Depuis plus de 30 ans, Bertrand Hardy a pris les rênes de "Photo Saint-Pierre", un magasin emblématique situé à deux pas de la cathédrale de Nantes. En 1993, après neuf années passées aux côtés de l'ancienne propriétaire, Monique Huteau, il parie sur l'avenir de la photographie argentique à une époque où le numérique domine.
Dans son atelier, où chaque appareil évoque une histoire, se côtoient des marques mythiques comme Minolta et Polaroid. Ces appareils sont soigneusement remis à neuf et prêts à séduire de nouveaux passionnés. Bertrand ne cache pas que les débuts de son entreprise ont été périlleux, mais il se réjouit d'avoir pris ce risque. "Les premiers mois ont été difficiles, mais ça a fonctionné. Je suis toujours là!"
Dans son antre, il connaît chaque modèle, joue les mécanos, et continue de développer des négatifs 24x36 tout en entretenant une clientèle fidèle de photographes exigeants. "Nous avons un stock d’épaves depuis quarante ans. On s’en sert pour dépanner les clients, car il n’y a plus de pièces disponibles chez Nikon pour certains modèles", indique-t-il, illustrant son ingéniosité. Cela fait de son atelier un lieu unique en région, comme le souligne France 3 Pays de la Loire.
Une nouvelle génération redécouvre le charme du grain
À la surprise générale, la photographie argentique connaît un regain d’intérêt. Les jeunes, nés à l'ère numérique, affluent pour découvrir la beauté du grain et la lenteur du processus photographique."Ils recherchent une matérialité, une profondeur qu'ils ne trouvent pas avec le numérique", explique un client fidèle, reflétant une tendance qui gagne du terrain.
Pour ces nouveaux adeptes, utiliser la pellicule est un apprentissage de la patience : pas d'écran pour vérifier le résultat et pas de clic frénétique.

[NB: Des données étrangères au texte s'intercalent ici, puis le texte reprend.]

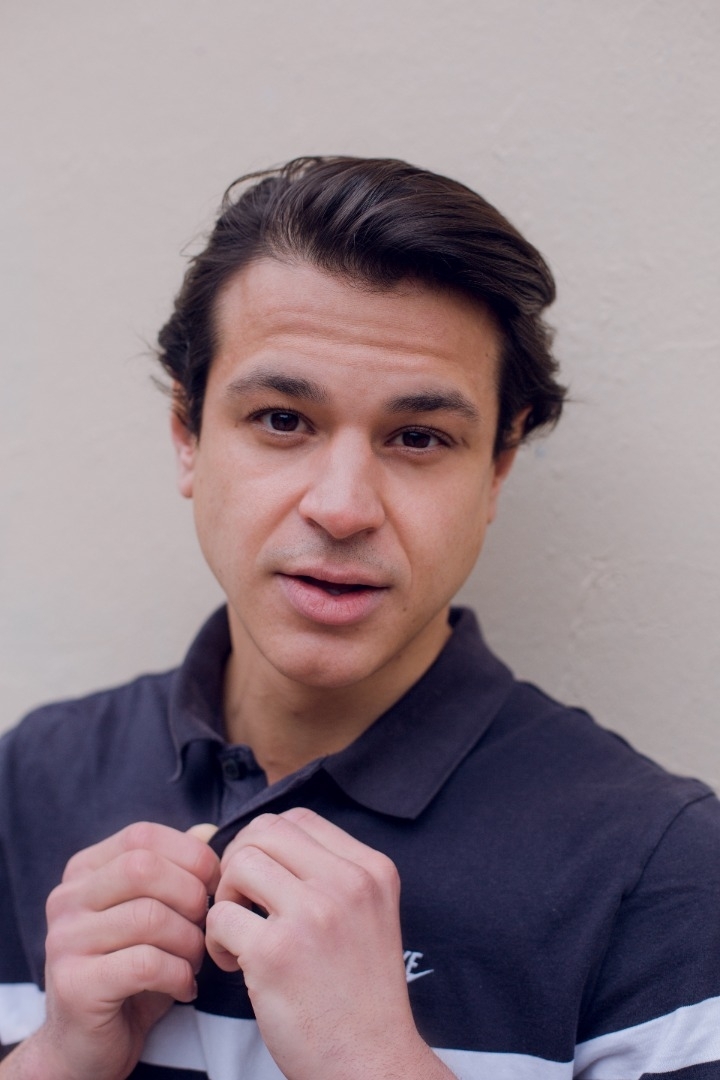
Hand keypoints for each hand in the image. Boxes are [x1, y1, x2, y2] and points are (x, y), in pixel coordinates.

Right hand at [13, 822, 219, 1079]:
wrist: (88, 1045)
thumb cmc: (131, 971)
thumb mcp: (156, 913)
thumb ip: (176, 871)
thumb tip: (208, 831)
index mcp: (84, 872)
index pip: (142, 836)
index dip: (190, 854)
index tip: (214, 885)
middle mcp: (66, 899)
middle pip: (144, 868)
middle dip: (191, 895)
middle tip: (207, 926)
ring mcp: (64, 941)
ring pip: (149, 917)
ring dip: (189, 941)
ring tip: (195, 961)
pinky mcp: (75, 984)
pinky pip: (145, 963)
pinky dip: (179, 974)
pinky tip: (184, 987)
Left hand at [205, 808, 453, 1079]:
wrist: (372, 1063)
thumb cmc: (359, 995)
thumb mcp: (368, 915)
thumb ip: (330, 875)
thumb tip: (263, 843)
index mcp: (371, 870)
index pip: (299, 819)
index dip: (267, 843)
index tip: (262, 882)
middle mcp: (347, 884)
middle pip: (265, 830)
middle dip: (239, 861)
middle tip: (241, 902)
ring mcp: (313, 915)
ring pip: (239, 863)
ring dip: (225, 897)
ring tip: (238, 934)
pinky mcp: (277, 953)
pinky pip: (220, 917)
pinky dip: (215, 939)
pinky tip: (234, 964)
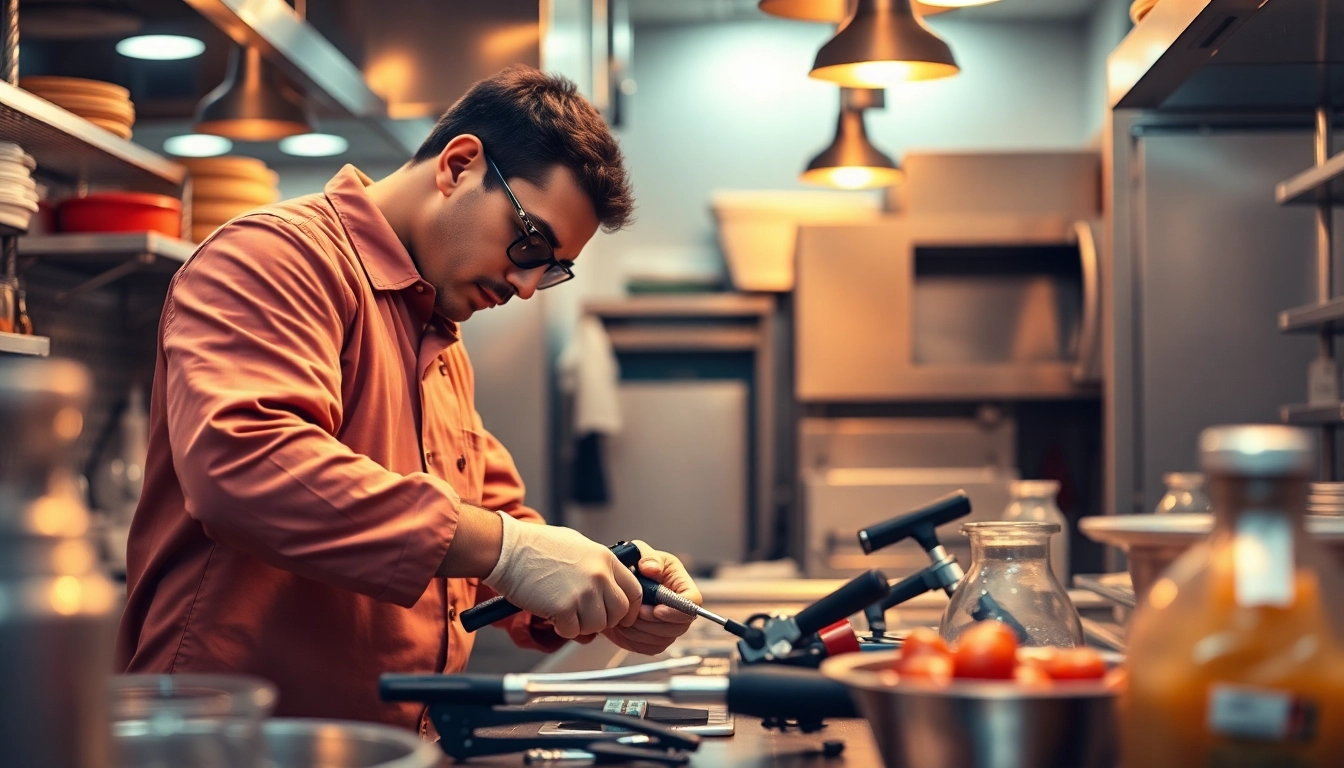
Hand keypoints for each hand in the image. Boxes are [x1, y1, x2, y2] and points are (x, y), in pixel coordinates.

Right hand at [483, 513, 641, 638]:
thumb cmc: (537, 547)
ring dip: (582, 625)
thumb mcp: (578, 546)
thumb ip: (598, 566)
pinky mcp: (564, 608)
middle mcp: (599, 575)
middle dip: (605, 620)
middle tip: (587, 616)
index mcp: (605, 559)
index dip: (630, 609)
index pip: (634, 591)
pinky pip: (573, 631)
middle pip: (619, 612)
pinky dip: (562, 628)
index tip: (622, 616)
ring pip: (597, 625)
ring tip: (565, 612)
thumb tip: (610, 586)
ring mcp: (582, 592)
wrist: (509, 550)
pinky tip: (552, 614)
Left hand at [602, 541, 701, 655]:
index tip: (657, 610)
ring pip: (665, 639)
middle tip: (636, 613)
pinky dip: (636, 640)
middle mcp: (679, 607)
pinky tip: (624, 627)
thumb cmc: (633, 565)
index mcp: (681, 585)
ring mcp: (669, 625)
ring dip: (642, 631)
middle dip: (655, 623)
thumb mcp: (639, 552)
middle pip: (681, 626)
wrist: (613, 586)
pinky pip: (651, 648)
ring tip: (626, 617)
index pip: (693, 602)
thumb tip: (652, 568)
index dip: (677, 610)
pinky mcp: (655, 639)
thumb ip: (647, 556)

Juste la sérénité d'attendre que les images prennent vie, loin de l'agitation virtuelle.
L’argentique, une philosophie de l’image
Bertrand ne se positionne pas comme un nostalgique. "Je ne suis pas anti-numérique; ces deux mediums sont complémentaires. L’argentique offre une image physico-chimique tandis que le numérique repose sur le binaire", précise-t-il avec pragmatisme. Il sait que son métier est en voie d'extinction, mais il reste résolument optimiste. "Encore une vingtaine d’années, et puis j’arrête!"
À l’image de ses pellicules, Bertrand Hardy montre qu’il sait résister à l’épreuve du temps, fidèle à une passion claire, où la lumière et l’art se rencontrent en une image révélée.